Features in Document clustering/classification?

Question

What you are talking about here is just one of possibilities, in fact the most trivial way of defining features for documents. In machine learning terminology feature is any mapping from the input space (in this particular example - from space of documents) into some abstract space, which is suited for a particular machine learning model. Most of the ML models (like neural networks, support vector machines, etc.) work on the numerical vectors, so features has to be mappings from documents to (constant size) vectors of numbers. This is a reason for sometimes choosing a representation of bag of owrds, where we have a words' count vector as a document representation.
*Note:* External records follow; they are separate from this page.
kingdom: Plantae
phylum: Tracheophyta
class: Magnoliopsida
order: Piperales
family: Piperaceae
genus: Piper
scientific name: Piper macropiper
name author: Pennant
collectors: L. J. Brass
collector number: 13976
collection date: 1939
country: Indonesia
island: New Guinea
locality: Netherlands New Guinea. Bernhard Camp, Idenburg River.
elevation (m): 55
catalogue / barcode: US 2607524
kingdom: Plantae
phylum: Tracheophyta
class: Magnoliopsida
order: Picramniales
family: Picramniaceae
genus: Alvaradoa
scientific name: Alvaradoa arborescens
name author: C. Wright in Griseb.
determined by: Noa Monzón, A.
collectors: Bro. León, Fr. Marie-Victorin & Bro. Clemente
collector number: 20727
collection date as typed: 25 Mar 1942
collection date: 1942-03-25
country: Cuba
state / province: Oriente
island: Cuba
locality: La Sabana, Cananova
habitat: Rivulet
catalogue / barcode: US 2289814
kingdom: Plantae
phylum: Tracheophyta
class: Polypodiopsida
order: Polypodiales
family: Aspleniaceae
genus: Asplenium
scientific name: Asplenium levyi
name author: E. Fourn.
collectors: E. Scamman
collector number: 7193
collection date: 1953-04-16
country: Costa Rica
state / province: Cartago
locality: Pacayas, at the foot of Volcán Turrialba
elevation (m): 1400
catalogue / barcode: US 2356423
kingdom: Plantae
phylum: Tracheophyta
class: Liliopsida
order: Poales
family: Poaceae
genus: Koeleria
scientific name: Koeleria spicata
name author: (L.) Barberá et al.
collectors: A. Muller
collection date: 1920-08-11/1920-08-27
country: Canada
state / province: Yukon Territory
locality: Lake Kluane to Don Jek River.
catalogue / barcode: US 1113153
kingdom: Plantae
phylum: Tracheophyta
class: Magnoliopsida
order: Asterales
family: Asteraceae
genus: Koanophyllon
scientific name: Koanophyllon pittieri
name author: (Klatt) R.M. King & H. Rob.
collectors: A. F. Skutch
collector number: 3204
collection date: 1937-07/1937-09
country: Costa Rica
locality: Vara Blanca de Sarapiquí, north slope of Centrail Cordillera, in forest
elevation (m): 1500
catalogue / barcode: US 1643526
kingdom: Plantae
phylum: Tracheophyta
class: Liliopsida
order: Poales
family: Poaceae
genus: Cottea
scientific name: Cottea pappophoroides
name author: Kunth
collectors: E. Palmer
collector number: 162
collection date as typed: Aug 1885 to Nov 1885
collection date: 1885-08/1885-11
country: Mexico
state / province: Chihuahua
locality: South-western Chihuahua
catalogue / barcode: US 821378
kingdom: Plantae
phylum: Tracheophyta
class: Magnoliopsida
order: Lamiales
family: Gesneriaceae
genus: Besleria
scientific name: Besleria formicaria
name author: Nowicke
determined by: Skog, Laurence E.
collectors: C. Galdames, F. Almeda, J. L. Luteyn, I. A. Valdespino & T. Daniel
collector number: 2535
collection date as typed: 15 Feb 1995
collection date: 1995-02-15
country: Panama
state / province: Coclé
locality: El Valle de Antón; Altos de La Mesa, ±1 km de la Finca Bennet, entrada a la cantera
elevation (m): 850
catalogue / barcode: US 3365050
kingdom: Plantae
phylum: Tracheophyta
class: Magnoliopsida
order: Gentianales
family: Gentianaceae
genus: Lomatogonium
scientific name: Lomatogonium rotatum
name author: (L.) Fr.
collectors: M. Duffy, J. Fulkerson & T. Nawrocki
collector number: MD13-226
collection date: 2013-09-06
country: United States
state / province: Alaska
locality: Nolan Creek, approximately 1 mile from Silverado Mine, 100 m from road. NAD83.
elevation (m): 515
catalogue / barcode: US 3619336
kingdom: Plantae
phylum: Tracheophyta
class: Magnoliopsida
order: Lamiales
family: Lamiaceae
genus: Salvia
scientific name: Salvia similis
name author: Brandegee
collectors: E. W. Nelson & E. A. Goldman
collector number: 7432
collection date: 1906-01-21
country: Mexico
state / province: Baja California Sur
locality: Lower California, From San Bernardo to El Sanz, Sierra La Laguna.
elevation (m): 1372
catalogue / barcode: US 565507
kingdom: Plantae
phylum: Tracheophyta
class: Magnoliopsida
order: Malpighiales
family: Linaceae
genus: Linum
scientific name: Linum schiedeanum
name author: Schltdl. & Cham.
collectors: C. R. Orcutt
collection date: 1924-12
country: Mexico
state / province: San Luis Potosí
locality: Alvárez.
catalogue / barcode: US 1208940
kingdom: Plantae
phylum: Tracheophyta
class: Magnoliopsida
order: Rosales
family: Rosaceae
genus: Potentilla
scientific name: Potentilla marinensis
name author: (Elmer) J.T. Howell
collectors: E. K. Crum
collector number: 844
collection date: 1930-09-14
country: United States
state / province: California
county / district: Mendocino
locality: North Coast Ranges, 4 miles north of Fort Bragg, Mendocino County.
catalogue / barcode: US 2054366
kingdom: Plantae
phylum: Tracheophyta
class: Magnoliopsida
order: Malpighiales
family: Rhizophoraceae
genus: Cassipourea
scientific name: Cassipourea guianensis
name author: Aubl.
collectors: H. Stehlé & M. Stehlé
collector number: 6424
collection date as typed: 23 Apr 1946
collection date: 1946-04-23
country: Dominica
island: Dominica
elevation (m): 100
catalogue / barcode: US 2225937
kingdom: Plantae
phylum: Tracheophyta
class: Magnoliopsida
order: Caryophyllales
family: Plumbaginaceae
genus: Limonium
This limitation can be overcomed by using specific models, like for example Naive Bayes (or a custom kernel for SVM, which enables them to work with nonnumeric data), which can work on any objects, as long as we can define perticular conditional probabilities - here, the most basic approach is treating document containing a particular word or not as a "feature". In general this is not the only possibility, there are dozens of methods that use statistical features, semantic features (based on some ontologies like wordnet) etc.

To sum up - this is only one, most simple representation of document for the machine learning model. Good to start with, good to understand the basics, but far from being a "feature definition".

EDIT

no_of_features is size of the vector you use for your documents' representation, so if you use tf-idf, then size of resulting vecor is a no_of_featuers.